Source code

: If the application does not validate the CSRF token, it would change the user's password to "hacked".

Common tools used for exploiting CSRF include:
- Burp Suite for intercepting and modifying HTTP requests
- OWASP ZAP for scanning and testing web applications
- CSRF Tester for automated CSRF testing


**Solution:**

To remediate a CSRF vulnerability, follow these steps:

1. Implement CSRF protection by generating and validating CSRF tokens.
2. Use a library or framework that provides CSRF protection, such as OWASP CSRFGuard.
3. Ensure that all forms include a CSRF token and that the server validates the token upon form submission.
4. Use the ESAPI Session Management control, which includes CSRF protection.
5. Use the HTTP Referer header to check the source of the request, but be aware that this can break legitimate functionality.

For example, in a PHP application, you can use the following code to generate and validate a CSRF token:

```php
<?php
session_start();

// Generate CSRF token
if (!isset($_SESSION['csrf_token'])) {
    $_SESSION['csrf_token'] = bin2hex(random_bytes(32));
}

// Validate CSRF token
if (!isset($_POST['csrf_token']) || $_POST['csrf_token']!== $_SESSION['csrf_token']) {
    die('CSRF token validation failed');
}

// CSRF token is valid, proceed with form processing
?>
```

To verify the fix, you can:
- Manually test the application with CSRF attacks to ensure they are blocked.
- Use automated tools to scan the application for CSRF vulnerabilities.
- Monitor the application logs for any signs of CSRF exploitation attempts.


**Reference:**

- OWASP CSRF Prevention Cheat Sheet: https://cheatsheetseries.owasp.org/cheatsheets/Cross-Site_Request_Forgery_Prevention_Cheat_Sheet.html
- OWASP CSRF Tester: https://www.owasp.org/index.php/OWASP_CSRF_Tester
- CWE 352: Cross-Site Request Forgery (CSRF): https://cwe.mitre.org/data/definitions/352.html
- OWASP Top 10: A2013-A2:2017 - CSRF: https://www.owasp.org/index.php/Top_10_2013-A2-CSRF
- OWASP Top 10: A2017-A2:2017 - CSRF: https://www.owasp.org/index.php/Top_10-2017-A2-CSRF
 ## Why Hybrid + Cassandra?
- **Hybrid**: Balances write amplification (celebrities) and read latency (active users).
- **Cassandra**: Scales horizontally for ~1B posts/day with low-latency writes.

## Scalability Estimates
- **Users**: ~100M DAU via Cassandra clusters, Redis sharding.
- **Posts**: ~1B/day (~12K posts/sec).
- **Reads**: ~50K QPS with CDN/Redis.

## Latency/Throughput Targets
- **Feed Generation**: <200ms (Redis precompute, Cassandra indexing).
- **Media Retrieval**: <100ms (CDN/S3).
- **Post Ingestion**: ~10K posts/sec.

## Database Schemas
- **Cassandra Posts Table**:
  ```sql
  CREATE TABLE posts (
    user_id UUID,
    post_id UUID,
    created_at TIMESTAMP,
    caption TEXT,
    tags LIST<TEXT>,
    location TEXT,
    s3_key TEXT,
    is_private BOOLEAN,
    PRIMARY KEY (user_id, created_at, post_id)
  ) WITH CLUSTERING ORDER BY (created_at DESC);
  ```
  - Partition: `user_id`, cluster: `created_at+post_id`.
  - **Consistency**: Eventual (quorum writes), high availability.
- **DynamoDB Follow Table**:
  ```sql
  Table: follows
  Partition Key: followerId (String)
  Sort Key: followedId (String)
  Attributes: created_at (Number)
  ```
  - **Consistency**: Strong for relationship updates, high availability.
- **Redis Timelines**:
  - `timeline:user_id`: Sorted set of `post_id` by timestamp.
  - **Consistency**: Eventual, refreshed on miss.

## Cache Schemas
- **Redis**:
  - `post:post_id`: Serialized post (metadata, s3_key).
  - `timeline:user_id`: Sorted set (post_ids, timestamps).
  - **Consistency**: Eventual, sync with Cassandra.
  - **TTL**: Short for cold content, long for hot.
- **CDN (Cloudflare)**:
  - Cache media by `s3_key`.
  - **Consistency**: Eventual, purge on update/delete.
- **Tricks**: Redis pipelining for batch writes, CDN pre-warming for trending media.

### EXERCISE OBJECTIVE
Provide only the count of lines above in which the word "https" occurs.

### ANSWER SECTION
5